Now that virtually any well-known male entertainer of a certain age is arrested for alleged sexual offences, it is becoming clear that this is more a culture war than a set of proper criminal investigations. This does not necessarily mean that all the allegations are false — look at Stuart Hall — but it does suggest that a new way has been found of ruining people’s reputations before anyone has established their guilt. The undeniable fact that so many of the men accused wore deplorable clothes in public all through the 1970s is not, in itself, proof of iniquity. Enraged by Leveson, the press argue that naming people being investigated for sex crimes is a brilliant way of smoking them out. Possibly it is, but it is also an unfair process because the anonymous accusers can do damage with impunity. The new doctrine that one must believe victims assumes that anyone who says he or she is a victim is. It gives legal force to the old feminist claim that ‘All men are rapists’. Even the less irrational cry that ‘All elderly presenters from popular BBC kiddies’ programmes are rapists’ cannot be true.

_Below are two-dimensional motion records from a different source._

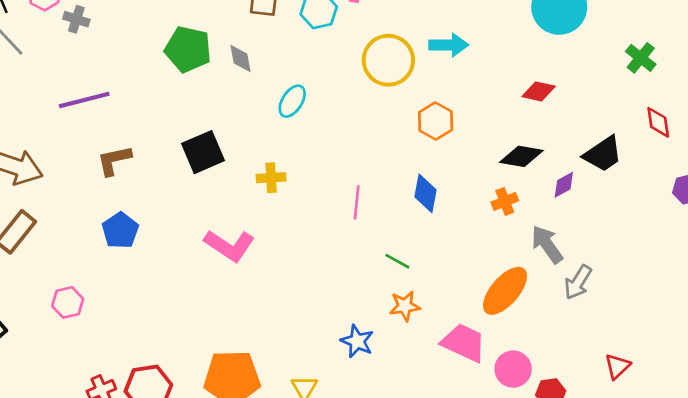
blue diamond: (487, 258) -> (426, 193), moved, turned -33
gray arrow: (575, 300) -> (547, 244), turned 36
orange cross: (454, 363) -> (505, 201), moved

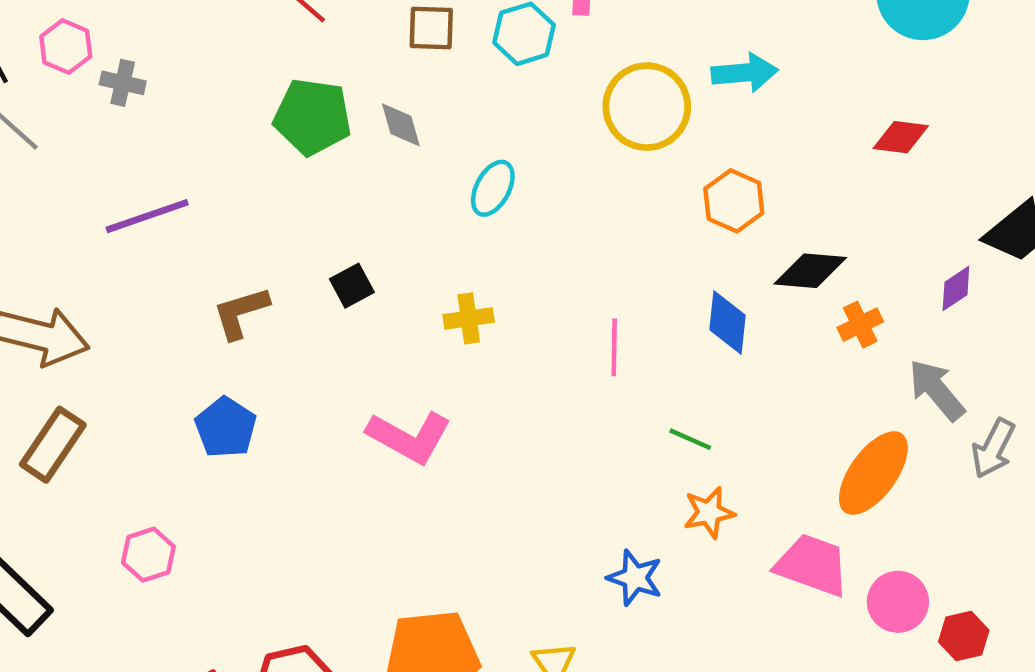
black square: (203, 152) -> (352, 286), size x0.6
black diamond: (521, 156) -> (810, 271), moved
brown L-shape: (114, 160) -> (241, 313), moved

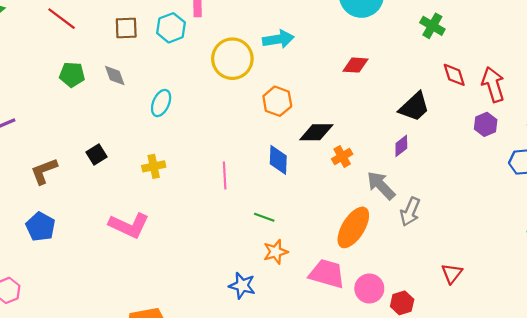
green pentagon: (312, 117) -> (72, 75), size x0.7
purple diamond: (956, 288) -> (401, 146), moved

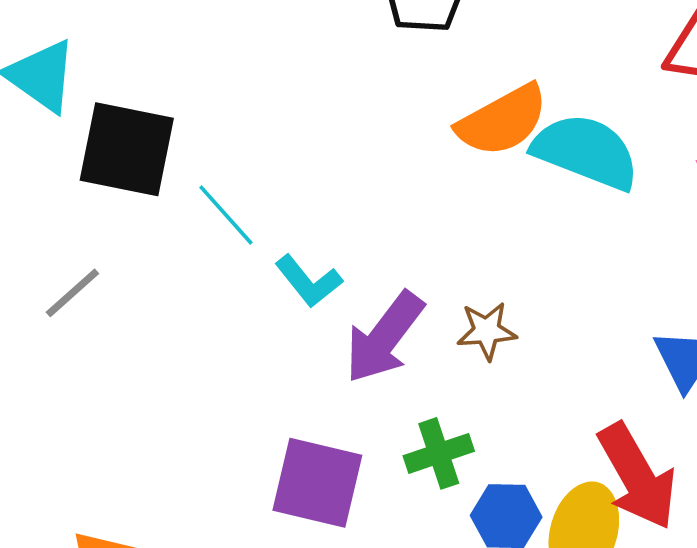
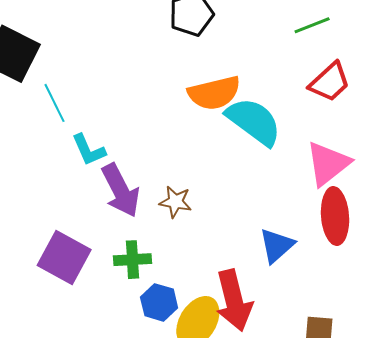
purple arrow: (384, 337) -> (121, 190), turned -80

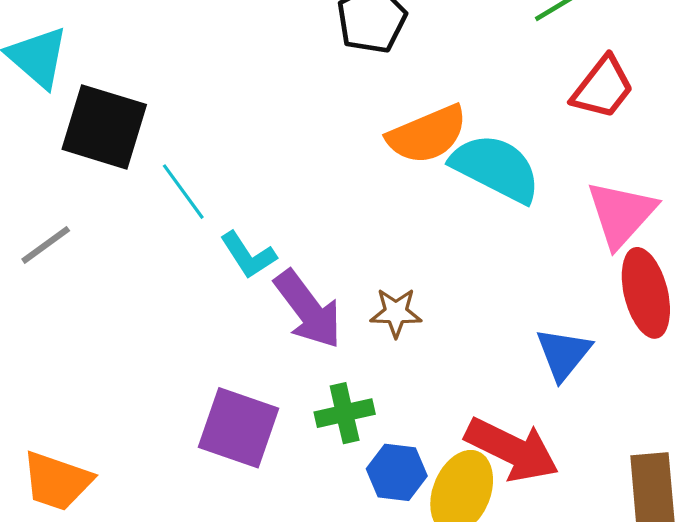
red arrow: (234, 300) -> (512, 450), turned -40

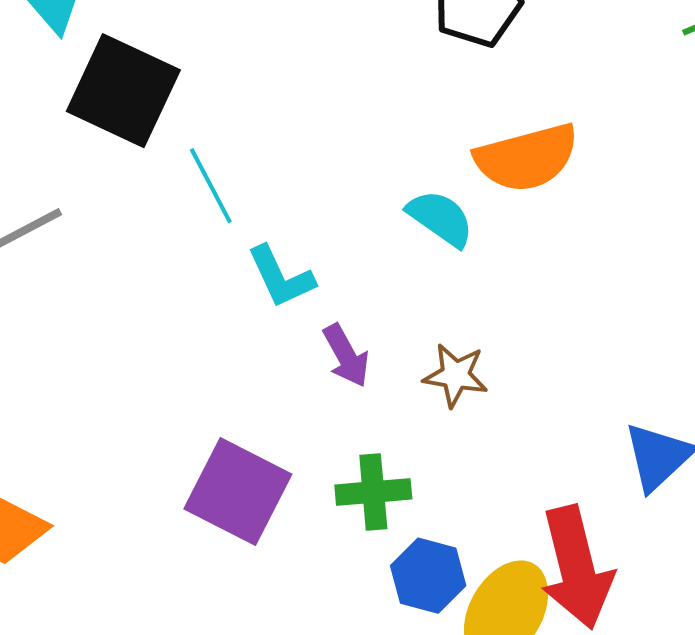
cyan semicircle: (496, 168) -> (440, 218), moved, size x0.6
purple arrow: (308, 309) -> (346, 356), size x0.6
red arrow: (512, 450) -> (576, 568), turned 42

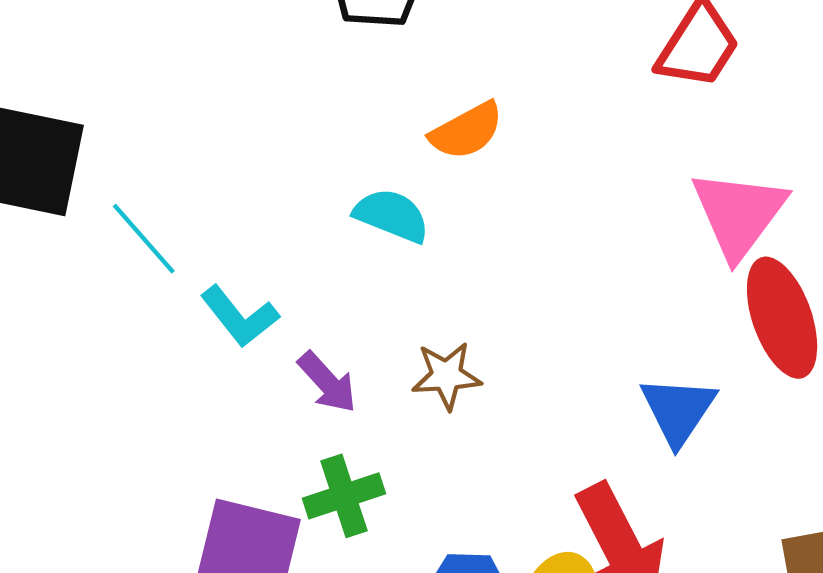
orange semicircle: (527, 158) -> (467, 131), size x0.7
green cross: (373, 492) -> (344, 496), moved

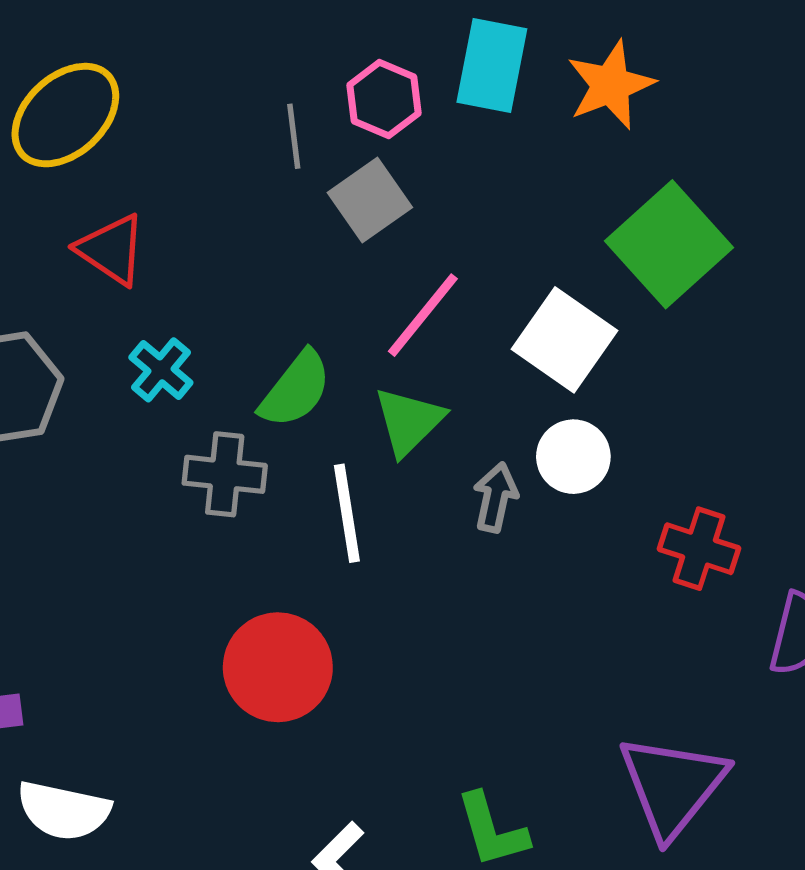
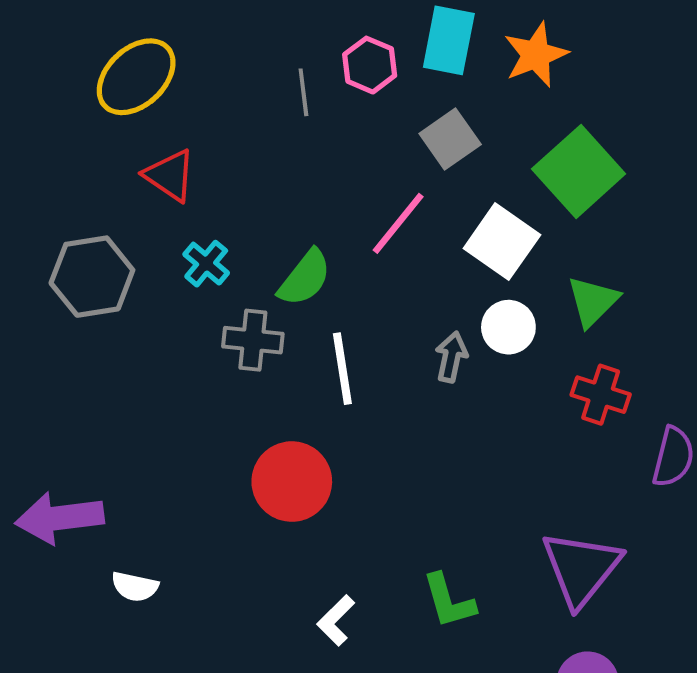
gray square: (370, 200) -> (450, 139), moved
green triangle: (409, 421) -> (593, 301), moved
white semicircle: (64, 811) -> (135, 587), size x0.7

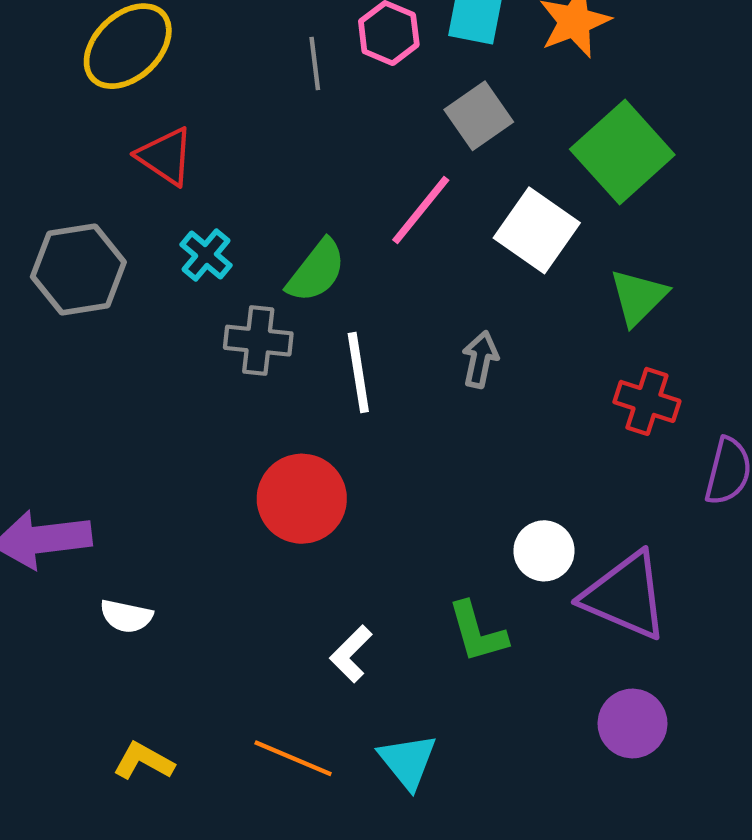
white circle: (508, 327) -> (544, 551), moved
purple triangle: (581, 568) -> (625, 596), turned -46

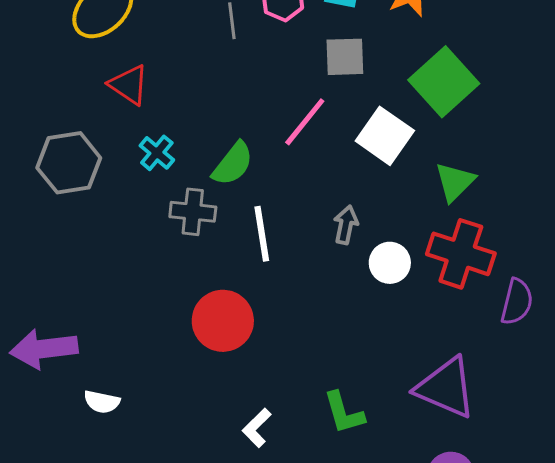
gray square: (479, 116) -> (345, 57), turned 33
red cross: (647, 401) -> (461, 254), size x1.5
white circle: (544, 551) -> (390, 263), moved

This desire to convict regardless of evidence is deep in the human heart, but it has taken a politically correct form in recent times. Attacks on traditional, ‘reactionary’ injustice often ape the evils they condemn. In 1999, the appalling report by Sir William Macpherson on the Stephen Lawrence affair formally declared that: ‘A racist incident is any incident which is perceived to be racist by the victim or any other person’. This means that any incident of anything, ever, can be racist so long as one person in the world can be found to declare it so. Against this doctrine, no form of justice can stand. The same applies to the automatic credibility of anyone who claims to be the victim of a sexual offence.
And now comes the arrest of Nigel Evans, the deputy speaker. In yet another copying of former oppressors, militant homosexuals spend a lot of time nowadays trying to ‘out’ fellow gay people who, for whatever reason, would rather stay quiet. This seems to have happened to Mr Evans two or three years ago. Now two men have accused him of rape, and the goody-goody police, bursting to show that they yield to no one in their detestation of whatever it is that their paymasters have told them to detest, have made a public show of nicking him, destroying him in the process. Of course it is possible that Mr Evans is guilty. I doubt it, but I do not know. My general point is that a mixture of madness and malice has now entered the whole subject of sex and crime. Let’s all join in. When a policeman stops you for bad driving, accuse him of raping you and force him to arrest himself.